PURPOSE: The aim of this study was to characterize the influence of pH and NaCl concentration on the transdermal iontophoretic transport of the dopamine receptor agonist rotigotine across human stratum corneum (HSC). METHODS: Rotigotine transport was studied in vitro in side by side diffusion cells according to the following protocol: 6 h of passive diffusion, 9 h of iontophoresis, and 5 h of passive diffusion. A current density of 0.5 mA cm(-2) was used. The influence of donor phase pH (4, 5, and 6) and different concentrations of NaCl (0.07 and 0.14 M) on rotigotine iontophoretic flux were examined. The acceptor phase was phosphate-buffered saline (PBS) at pH 7.4 except in one series of experiments aimed to study the effects of rotigotine solubility on its iontophoretic transport. In this study, PBS at pH 6.2 was used. In separate studies. 14C-mannitol was used as a marker to determine the role of electro-osmosis during iontophoresis. RESULTS: The estimated iontophoretic steady-state flux (Flux(ss)) of rotigotine was influenced by the pH of the donor solution. At a drug donor concentration of 0.5 mg ml(-1), the iontophoretic flux was 30.0 +/- 4.2 nmol cm(-2) h(-1) at pH 6 vs. 22.7 +/- 5.5 nmol cm(-2) h(-1) at pH 5. However, when the donor concentration was increased to 1.4 mg ml(-1), no significant difference in iontophoretic rotigotine transport was observed between pH 5 and 6. Increase of NaCl concentration from 0.07 M to 0.14 M resulted in a decrease of the rotigotine Flux(ss) from 22.7 +/- 5.5 nmol cm(-2) h(-1) to 14.1 +/- 4.9 nmol cm(-2) h(-1). The contribution of electro-osmosis was estimated less than 17%. Probably due to the lipophilic character of the drug, impeding the partitioning of rotigotine from HSC to the acceptor compartment, steady-state transport was not achieved during 9 h of iontophoresis. CONCLUSIONS: Both pH and NaCl concentration of the donor phase are crucial on the iontophoretic transport of rotigotine. Electro-repulsion is the main mechanism of the iontophoretic transport of rotigotine.
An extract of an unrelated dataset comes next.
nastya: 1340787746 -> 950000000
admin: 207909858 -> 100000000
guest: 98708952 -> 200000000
Transdermal iontophoresis of rotigotine: influence of concentration, temperature and current density in human skin in vitro.
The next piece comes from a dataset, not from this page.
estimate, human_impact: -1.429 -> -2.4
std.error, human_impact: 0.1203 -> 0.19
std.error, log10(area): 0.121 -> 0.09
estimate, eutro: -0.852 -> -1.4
Iontophoretic transport of rotigotine across human stratum corneum (HSC) was studied in vitro in side by side diffusion cells according to the following protocol: 6 h of passive diffusion, 9 h of iontophoresis followed by 5 h of passive diffusion. A current density of 0.5 mA cm(-2) was applied. The parameters studied were the influence of the rotigotine concentration in donor phase and the influence of the molecular weight of the co-ions. To this end, Na(+) was replaced by tetra ethyl ammonium (TEA(+)) or tetra butyl ammonium (TBA(+)) (both at pH 5 and 6). In addition, the influence of the acceptor phase temperature (32 degrees C versus room temperature), the replacement of HSC by dermatomed human skin (DHS), and the relation between drug transport and current density were examined. The estimated steady-state flux (Flux(ss)) gradually increased with the drug concentration in the donor phase in a linear manner. The flux was also linearly correlated with the applied current density providing a convenient approach to individual dose titration. The use of TEA(+) as co-ion increased the rotigotine iontophoretic flux significantly, while TBA(+) did not. Replacing HSC by DHS reduced the iontophoretic rotigotine transport, while an increase in temperature to 32 degrees C increased the rotigotine flux. The maximum Flux(ss) achieved was around 80 nmol cm(-2) h(-1) indicating that by means of iontophoresis, a therapeutic level of rotigotine might be achieved with a reasonable patch size.